Assigned task — Pull out every line below that holds the word "Gomastapur".

Given records —
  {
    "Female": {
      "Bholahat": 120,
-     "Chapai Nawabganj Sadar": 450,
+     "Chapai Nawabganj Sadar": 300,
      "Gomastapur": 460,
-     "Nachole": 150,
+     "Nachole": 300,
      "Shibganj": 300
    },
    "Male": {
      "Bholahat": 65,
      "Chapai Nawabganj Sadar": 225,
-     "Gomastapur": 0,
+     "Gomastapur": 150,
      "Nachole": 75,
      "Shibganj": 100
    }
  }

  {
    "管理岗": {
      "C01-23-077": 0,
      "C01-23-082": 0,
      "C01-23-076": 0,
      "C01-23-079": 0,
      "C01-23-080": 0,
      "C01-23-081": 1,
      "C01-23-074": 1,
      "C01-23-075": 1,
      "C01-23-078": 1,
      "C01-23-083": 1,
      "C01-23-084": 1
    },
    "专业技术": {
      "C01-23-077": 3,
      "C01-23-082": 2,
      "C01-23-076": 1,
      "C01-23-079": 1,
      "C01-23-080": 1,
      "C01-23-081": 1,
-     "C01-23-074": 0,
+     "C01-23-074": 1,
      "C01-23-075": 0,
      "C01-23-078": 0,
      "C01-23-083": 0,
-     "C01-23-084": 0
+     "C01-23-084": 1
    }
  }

---

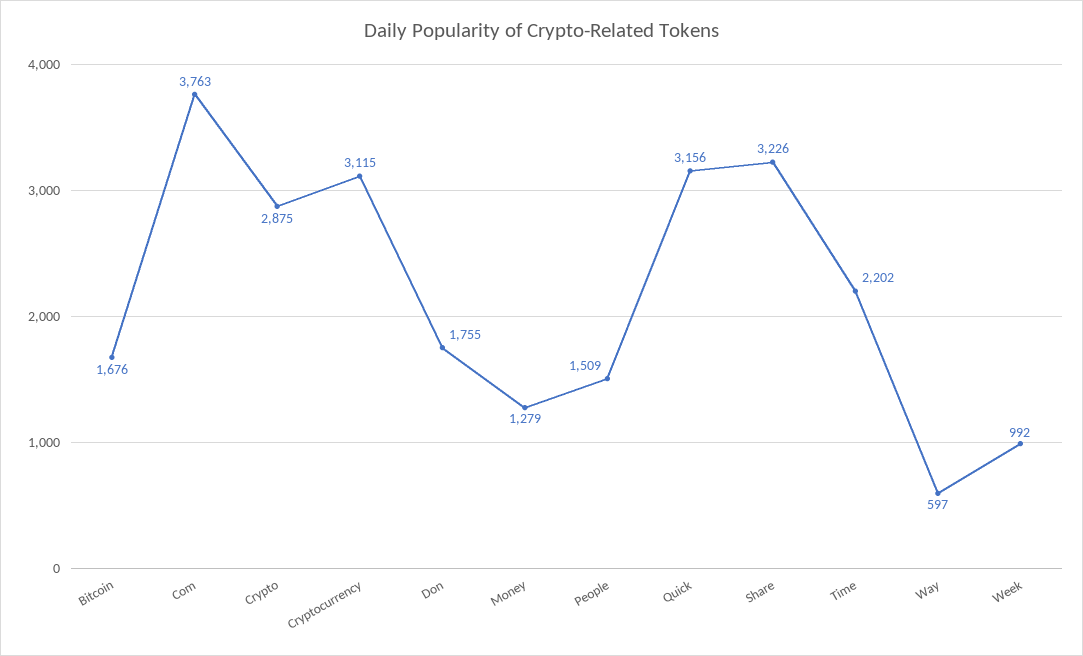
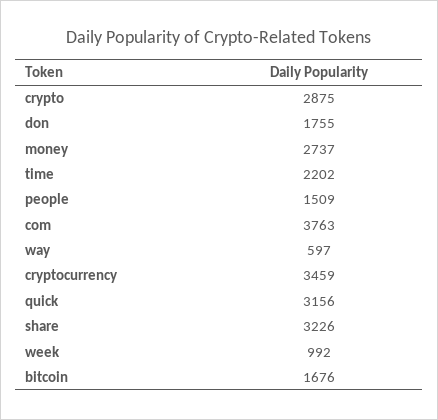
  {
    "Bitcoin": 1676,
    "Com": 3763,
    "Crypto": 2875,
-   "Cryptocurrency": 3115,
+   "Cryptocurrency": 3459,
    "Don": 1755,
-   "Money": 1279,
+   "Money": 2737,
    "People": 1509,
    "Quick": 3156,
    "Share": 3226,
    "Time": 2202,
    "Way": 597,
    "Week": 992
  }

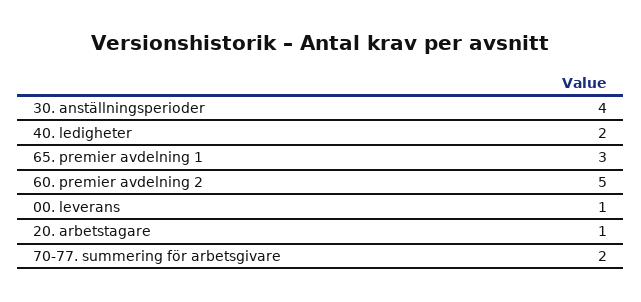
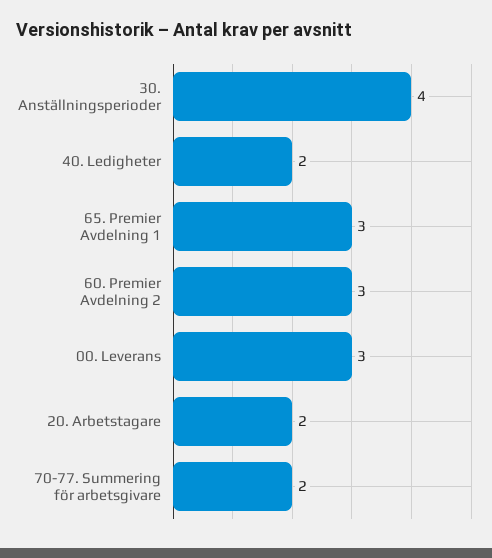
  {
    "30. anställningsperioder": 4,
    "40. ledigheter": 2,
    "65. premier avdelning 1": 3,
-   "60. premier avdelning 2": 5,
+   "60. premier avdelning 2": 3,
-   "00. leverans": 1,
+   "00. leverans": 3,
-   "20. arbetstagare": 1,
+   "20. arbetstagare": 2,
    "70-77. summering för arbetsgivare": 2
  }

Answer below —
      "Gomastapur": 460,
-     "Gomastapur": 0,
+     "Gomastapur": 150,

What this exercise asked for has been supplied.